“You all seem to get along now, why can’t you always be like this?” Andy Murray told David Cameron, Nick Clegg and Ed Miliband at a reception for him in the Downing Street garden the day after he won Wimbledon this summer.
The venue was fitting: the Cameron-Clegg love-in held in the same garden after they formed their Coalition in 2010 was the high point of their partnership. Both men realised later it raised impossible expectations. Although the Conservatives and Liberal Democrats reached agreement on education and welfare reforms, the Prime Minister and his deputy learnt the hard way that their parties are very different.
The glue that has held the Coalition together is the need to tackle the deficit.
The other vital ingredient is the professional relationship between the two leaders. They are not the bosom pals they seemed as they laughed and joked in the Downing Street garden. The tension between them has at times been greater than they have let on. But they were united in their determination to keep the show on the road. Despite many predictions that the Coalition would end long before the 2015 election, it now looks like lasting until polling day.
A revealing insight into the Government was published this week by the journalist Matthew d’Ancona in his book In It Together. He concludes that the Coalition’s inner wiring is frayed but that, for all its faults, it works.
Although a lot of voters would agree with Andy Murray’s sentiment that politicians should work together better, d’Ancona reminds us that party self-interest – and sometimes political survival – comes first.
Mr Clegg lost his innocence when Mr Cameron authorised a ruthless campaign against him during the referendum on the voting system – after being warned his own position as Tory leader could be at risk if the Yes campaign won.
The boot was on the other foot when Mr Clegg blocked new parliamentary boundaries that would give the Conservatives a 20-seat bonus after Tory MPs scuppered his plans for a mainly elected House of Lords. “If I had not done it, I don’t think I would have survived another three months,” d’Ancona reports the Lib Dem leader as saying. Mr Clegg is said to have admitted he “wasn’t really leading” and declared he was not prepared “to be the last leader of the Lib Dems.”
Dark days. But like the Coalition itself, the Deputy Prime Minister has proved remarkably resilient. He had no option but to learn on the job. Mistakes were made early on. He tried to do too much and was swamped. He has a better team around him now. Slowly, the Whitehall machine has adapted to coalition – up to a point. It might need to go further.
As I travelled back from three weeks at the party conferences, I reflected that it is going to be very hard for either the Conservatives or Labour to win an overall majority in 2015.
True, Ed Miliband made the weather with his energy price freeze pledge and his deft handling of his row with the Daily Mail, which invaded the Tories’ conference airtime. But Labour had a reality check yesterday when a YouGov poll showed that 37 per cent of people believe Mr Cameron’s party is best able to fix the economy, while only 20 per cent opt for Mr Miliband’s. It put Labour just three points ahead of the Tories. So much for Labour’s hopes that it has “eliminated its negatives” on economic trust.

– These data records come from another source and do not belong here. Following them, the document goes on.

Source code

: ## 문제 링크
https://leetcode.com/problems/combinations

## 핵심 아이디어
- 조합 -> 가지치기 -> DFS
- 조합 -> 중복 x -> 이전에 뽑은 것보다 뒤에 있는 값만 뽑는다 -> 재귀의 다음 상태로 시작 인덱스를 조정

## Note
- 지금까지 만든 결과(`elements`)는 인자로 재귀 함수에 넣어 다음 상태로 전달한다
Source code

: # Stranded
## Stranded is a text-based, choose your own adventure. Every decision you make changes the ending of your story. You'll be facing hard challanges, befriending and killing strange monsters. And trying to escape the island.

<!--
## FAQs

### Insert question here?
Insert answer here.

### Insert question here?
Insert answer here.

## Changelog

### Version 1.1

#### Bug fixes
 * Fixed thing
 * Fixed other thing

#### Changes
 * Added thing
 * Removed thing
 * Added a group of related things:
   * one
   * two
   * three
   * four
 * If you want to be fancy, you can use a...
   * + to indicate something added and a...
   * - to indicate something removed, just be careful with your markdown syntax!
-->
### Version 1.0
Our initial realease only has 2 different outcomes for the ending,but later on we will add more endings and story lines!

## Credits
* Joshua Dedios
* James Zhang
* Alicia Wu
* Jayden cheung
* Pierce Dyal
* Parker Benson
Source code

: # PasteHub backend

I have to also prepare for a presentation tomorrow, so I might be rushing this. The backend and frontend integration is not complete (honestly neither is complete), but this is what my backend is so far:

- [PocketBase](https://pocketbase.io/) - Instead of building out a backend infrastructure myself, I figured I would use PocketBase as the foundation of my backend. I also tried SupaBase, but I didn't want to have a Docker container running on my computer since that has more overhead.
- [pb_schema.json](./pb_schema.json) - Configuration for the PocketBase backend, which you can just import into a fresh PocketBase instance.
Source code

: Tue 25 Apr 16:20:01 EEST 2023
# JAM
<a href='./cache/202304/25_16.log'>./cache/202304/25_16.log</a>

I doubt that, in the privacy of the polling booth, it will be trusted to tackle the “living standards crisis” until it convinces more people about its general economic competence.
However, that doesn’t mean Mr Cameron is set for a triumph in 2015. He pleaded at the Tory conference for the right to “finish the job”, which has a double meaning – it’s not safe to let Labour back and it is time to release the Tories from the shackles imposed by the Lib Dems.

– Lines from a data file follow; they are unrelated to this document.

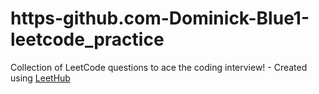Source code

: # https-github.com-Dominick-Blue1-leetcode_practice
Collection of LeetCode questions to ace the coding interview! - Created using [LeetHub](https://github.com/QasimWani/LeetHub)

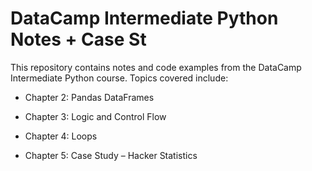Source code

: # DataCamp Intermediate Python Notes + Case St

This repository contains notes and code examples from the DataCamp Intermediate Python course. Topics covered include:

- Chapter 2: Pandas DataFrames

- Chapter 3: Logic and Control Flow

- Chapter 4: Loops

- Chapter 5: Case Study – Hacker Statistics
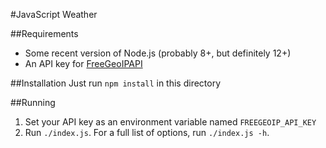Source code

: #JavaScript Weather

##Requirements
* Some recent version of Node.js (probably 8+, but definitely 12+)
* An API key for [FreeGeoIPAPI](https://freegeoip.app/)

##Installation
Just run `npm install` in this directory

##Running
1. Set your API key as an environment variable named `FREEGEOIP_API_KEY`
2. Run `./index.js`. For a full list of options, run `./index.js -h`.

Yet d’Ancona writes that the Prime Minister and his deputy have already discussed the prospect of a second coalition – a recognition of the mountain the Tories need to climb. Naturally, Downing Street and the Lib Dems have denied this claim, but it rings true.

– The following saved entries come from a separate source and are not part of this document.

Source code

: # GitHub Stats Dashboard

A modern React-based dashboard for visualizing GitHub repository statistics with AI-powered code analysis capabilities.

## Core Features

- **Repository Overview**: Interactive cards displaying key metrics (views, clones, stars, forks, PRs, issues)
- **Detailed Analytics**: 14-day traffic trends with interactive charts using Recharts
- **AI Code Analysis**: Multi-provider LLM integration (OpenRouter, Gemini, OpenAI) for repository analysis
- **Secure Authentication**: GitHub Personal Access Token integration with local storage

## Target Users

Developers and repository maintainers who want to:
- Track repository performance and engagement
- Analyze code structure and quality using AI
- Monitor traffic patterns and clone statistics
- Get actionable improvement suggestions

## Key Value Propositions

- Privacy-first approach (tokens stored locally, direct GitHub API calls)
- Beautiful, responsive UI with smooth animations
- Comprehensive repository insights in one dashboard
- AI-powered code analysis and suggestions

Another hung parliament would not automatically lead to a second full-scale coalition. Some people in all three parties would be wary, and might prefer a looser “confidence and supply” arrangement in which the Lib Dems backed a minority Tory or Labour government in key Commons votes, without agreeing a joint programme or enjoying a permanent veto.
The Tory right would be wary of allowing the Lib Dem tail to wag the dog again. “We are not in coalition,” Margaret Thatcher is said to have remarked when told about the 2010 Cameron-Clegg deal.
Although Labour and Lib Dem policies have converged since then, Mr Miliband hints that he would not enter a coalition if Mr Clegg were still Lib Dem leader. In practice, it might be different. The Labour leader has never said never. Mr Miliband can’t be too nice about Mr Clegg now because it might give Lib Dem 2010 voters who have switched to Labour permission to return, annulling the main change in the polls since the last election.
Despite the doubts in all three parties about another full coalition, the one we have now has provided stability at a time when the country needed it. We would still need it after 2015. A big Commons majority is better than a government in hock to a handful of left-wing or right-wing backbenchers. Remember the chaos when John Major lost his majority? I don’t think Mr Cameron or Mr Miliband would fancy that.
The polls show we still prefer strong, single party government, suggesting that not much has changed since Disraeli famously said that England “does not love coalitions”. But this Government has been a good advert for them, and we may have to get used to them.